Al zo lang ik me kan herinneren, zijn er dieren in mijn leven. Honden, katten, tamme ratten, kikkers, zebravinkjes (welgeteld één dag; ze bleken niet goed samen te gaan met onze acht poezen), hamsters en konijnen. Zeer waarschijnlijk vergeet ik nog wel een paar amfibieën en kleine zoogdieren omdat die, of te onbeduidend waren, of door de grote verscheidenheid aan levende wezens in de vergetelheid zijn geraakt.

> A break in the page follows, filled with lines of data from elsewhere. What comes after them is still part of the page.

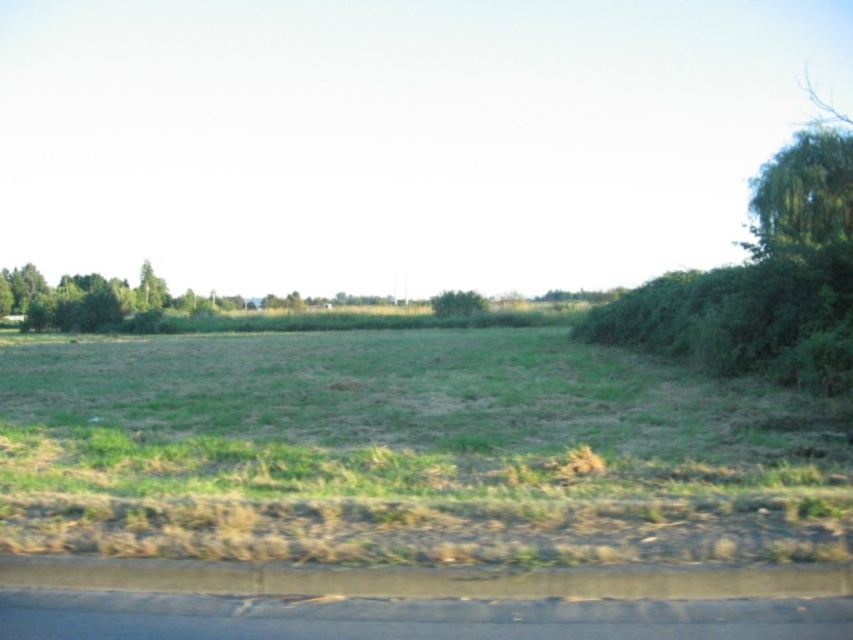
Is green leafy tree at upper right below green leafy tree at center?

Actually, green leafy tree at upper right is above green leafy tree at center.

Is green leafy tree at upper right closer to camera compared to green leafy tree at center?

Yes.

Is point (849, 195) closer to camera compared to point (467, 298)?

Yes, point (849, 195) is closer to viewer.

The width and height of the screenshot is (853, 640). I want to click on green leafy tree at upper right, so click(x=802, y=195).

Can you confirm if green leafy tree at upper right is positioned to the left of green leafy tree at left?

No, green leafy tree at upper right is not to the left of green leafy tree at left.

Can you confirm if green leafy tree at upper right is positioned to the right of green leafy tree at left?

Yes, green leafy tree at upper right is to the right of green leafy tree at left.

You are a GUI agent. You are given a task and a screenshot of the screen. Output one action in this format:
    pyautogui.click(x=<x>, y=<y>)
    Task: Click on the green leafy tree at upper right
    The image size is (853, 640).
    Given the screenshot: What is the action you would take?
    pyautogui.click(x=802, y=195)

Who is taller, green leafy tree at center or green leafy tree at left?

Standing taller between the two is green leafy tree at left.

What do you see at coordinates (457, 304) in the screenshot? The image size is (853, 640). I see `green leafy tree at center` at bounding box center [457, 304].

Is point (456, 312) closer to camera compared to point (142, 308)?

That is True.

You are a GUI agent. You are given a task and a screenshot of the screen. Output one action in this format:
    pyautogui.click(x=<x>, y=<y>)
    Task: Click on the green leafy tree at center
    The image size is (853, 640).
    Given the screenshot: What is the action you would take?
    tap(457, 304)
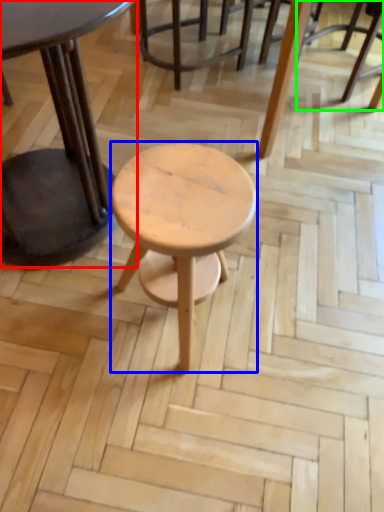
Question: Which is nearer to the table (highlighted by a red box)? stool (highlighted by a blue box) or chair (highlighted by a green box).

Choices:
 (A) stool
 (B) chair

Answer: (A)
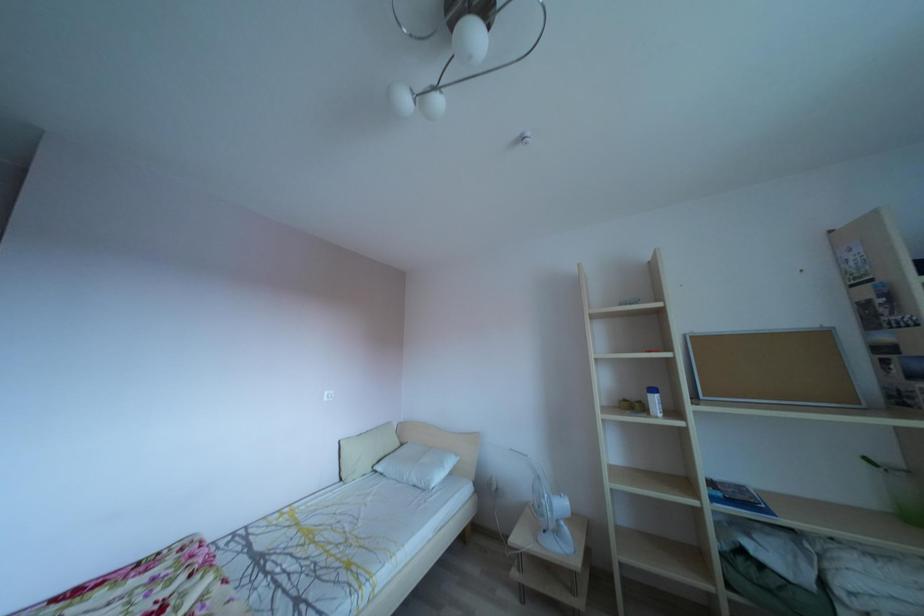
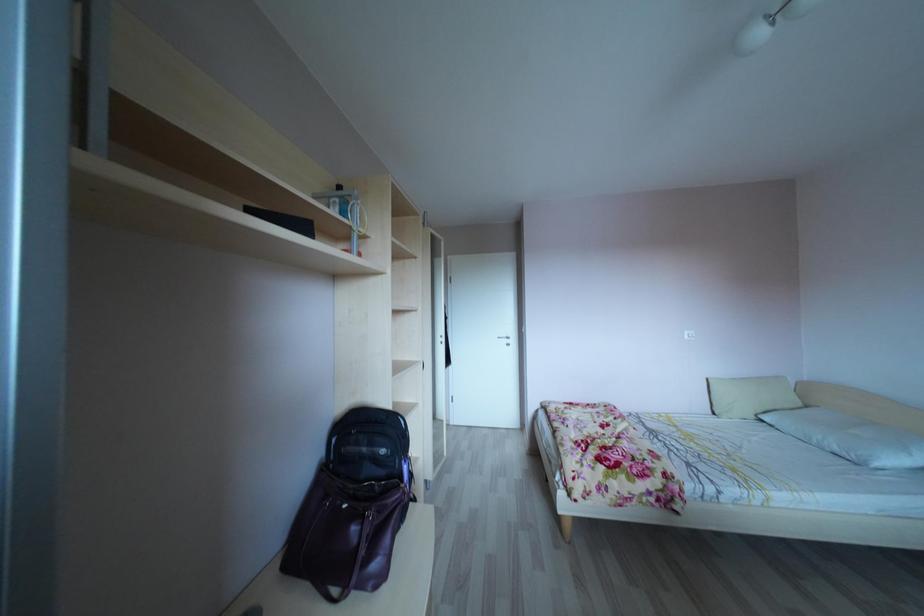
Question: The camera is either moving clockwise (left) or counter-clockwise (right) around the object. The first image is from the beginning of the video and the second image is from the end. Is the camera moving left or right when shooting the video?

Choices:
 (A) Left
 (B) Right

Answer: (B)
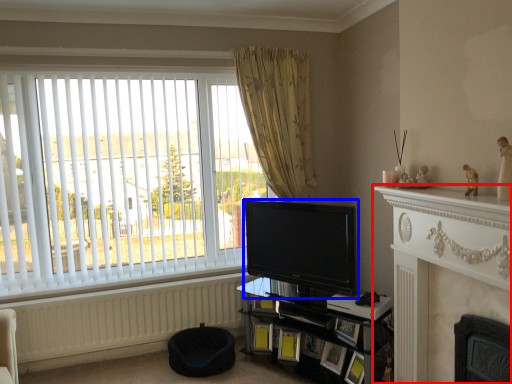
Question: Which object is further to the camera taking this photo, fireplace (highlighted by a red box) or television (highlighted by a blue box)?

Choices:
 (A) fireplace
 (B) television

Answer: (B)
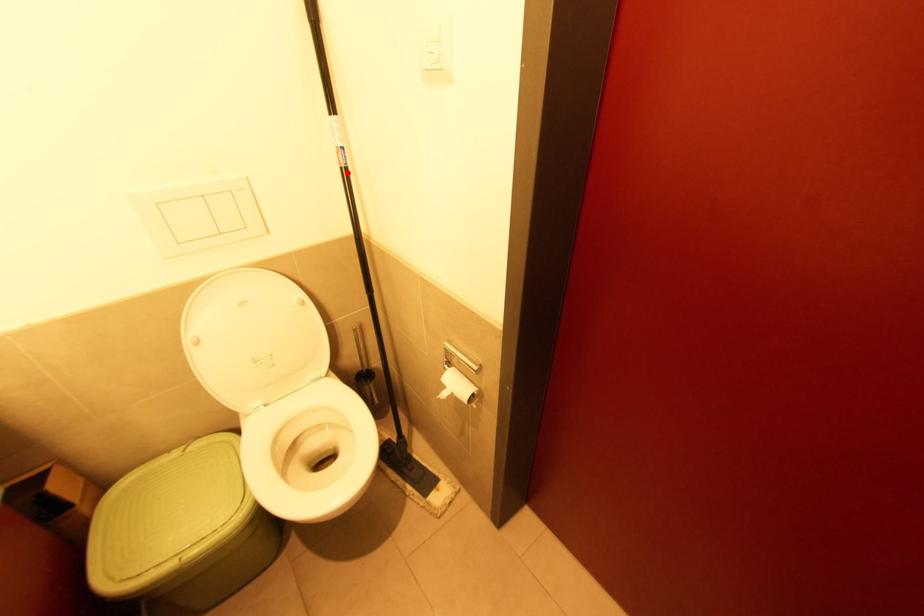
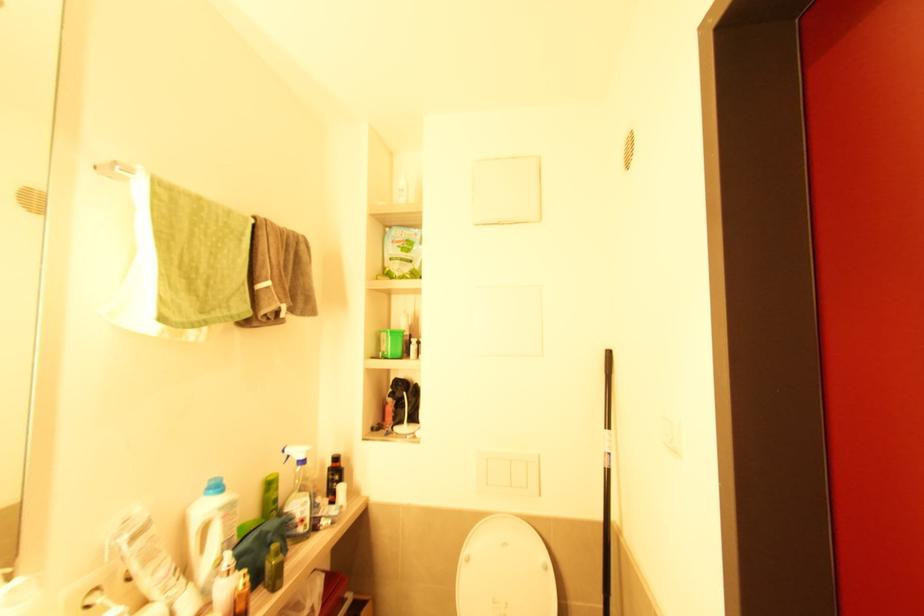
The point at the highlighted location is marked in the first image. Where is the corresponding point in the second image?

(610, 472)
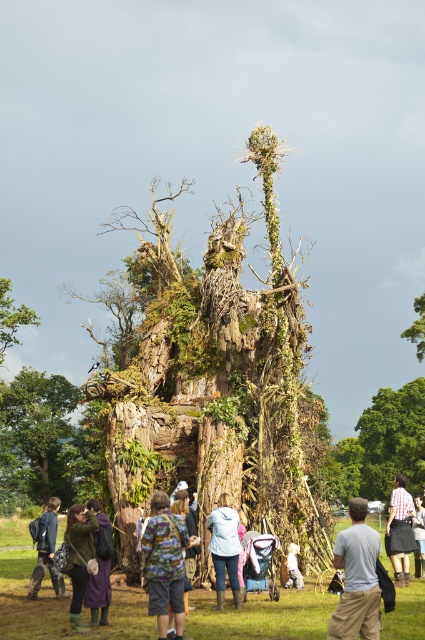
Looking at this image, you are standing at the entrance of the park and want to find the rusty wood sculpture at center. According to the map, your current position is at point A, which is at coordinates 0.3, 0.3. The sculpture is at coordinates 0.592, 0.518. Which direction should you move to reach it?

The rusty wood sculpture at center is located at point (x=220, y=378). Since your current position is at (x=127, y=192), you should move northeast to reach it because the sculpture is both to the east and north of your current location.

You are standing in the park and see two jackets hanging on the tree structure. The light brown leather jacket at center and the light blue denim jacket at center. Which jacket is taller?

The light brown leather jacket at center is much taller than the light blue denim jacket at center.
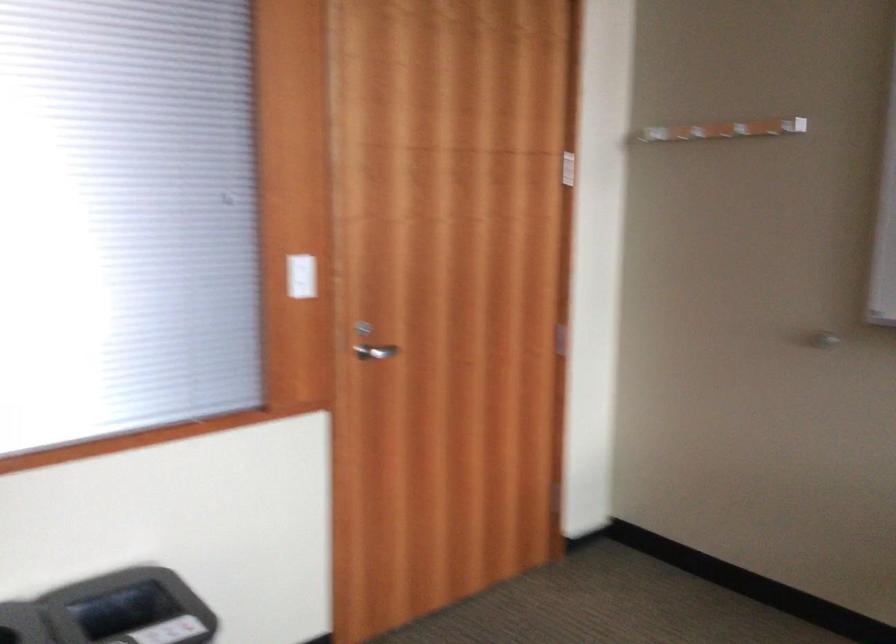
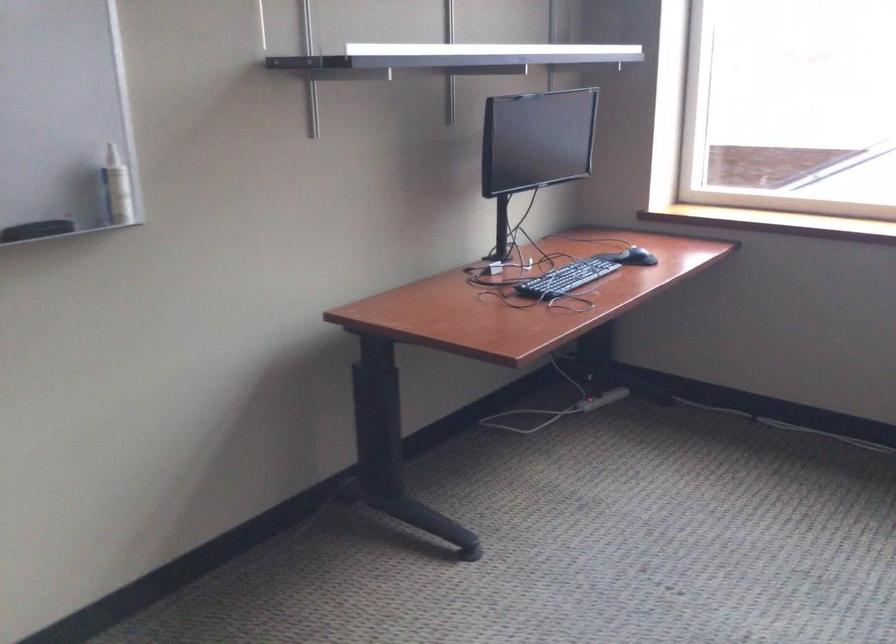
Based on the continuous images, in which direction is the camera rotating?

The rotation direction of the camera is right-down.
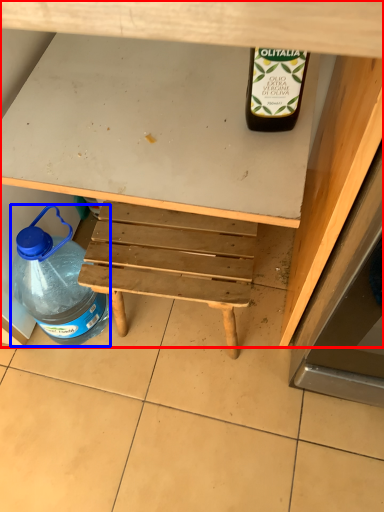
Question: Which object is further to the camera taking this photo, desk (highlighted by a red box) or bottle (highlighted by a blue box)?

Choices:
 (A) desk
 (B) bottle

Answer: (B)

Wij hadden vroeger thuis op bepaalde momenten in de geschiedenis namelijk een overdaad aan huisdieren. Ik vond dat lastig, het teveel aan dieren, en nam mij dan ook voor om nooit huisdieren te hebben wanneer ik groot en wijs zou zijn. Ik zag een heerlijk rustig leven voor me zonder die extra zorgen die er ongewild bijkomen wanneer je je hecht aan een dier. Tel daarbij de hoeveelheid centen op die ik zou overhouden doordat ik nooit dieetbrokken, nier beschermend voer of amputaties zou hoeven betalen; ik zag mezelf vogelvrij, te pas en te onpas weekendjes weggaan met het uitgespaarde geld en me nooit zorgen maken over wie er deze vakantie nu weer voor de dieren zou moeten gaan zorgen.
Dat liep natuurlijk meteen al anders. Nog voordat ik goed en wel samenwoonde met mijn toenmalige verloofde (niet Ivo) woonden zijn twee katten al bij mij in. En daarmee was meteen de toon gezet. Want ook nadat het tussen ons allang weer uit was, bleven deze dames bij mij op de bovenwoning achter. Sindsdien ben ik nooit meer zonder huisdieren door het leven gegaan.
Inmiddels zijn Nadia en Extra niet meer onder ons en is ook Spam, de kater die op een dag ongewenst aan kwam lopen (vandaar zijn naam), heengegaan. Ik mis ze stuk voor stuk nog steeds met hun rare, fijne, irritante, ondoorgrondelijke kateigen karaktertrekken.
Terwijl Tovje zich ’as we speak’ uitermate onhandig op mijn benen nestelt, realiseer ik me dat ik mijn hele leven omringd ben door poezenbeesten en schieten de tranen in mijn ogen wanneer ik denk aan het moment dat hij er niet meer zal zijn. Zachtjes aai ik hem met een hand terwijl ik met mijn andere deze column typ, ik voel zijn vacht en daaronder meteen zijn botten. Ik kriebel onder zijn kinnetje en hij knort. Ik weet wel dat het spinnen heet, hoor, maar in zijn geval is het een knorretje.
Sinds kort weten we dat hij suikerziekte heeft, dit oude mannetje. Hij was niet te dik en er was geen aanleiding, het schijnt dat hij er geen last van heeft. Tja, hij niet, maar wij wel. Voorlopig geen weekendjes weg of zicht op zorgeloze vakanties. Nope, voor nu gaat alle zorg naar het verkrijgen van insuline, speciaal dieetvoer en bezoekjes aan de dierendokter. En alsof hij mijn zorgen aanvoelt, vlijt Tovje zich nog dichter tegen me aan en duwt met zijn koppie tegen mijn wang, we kijken elkaar aan en weten: alles komt goed. Ik zucht, getroost en opgelucht. Fijne dierendag, lieve mensen.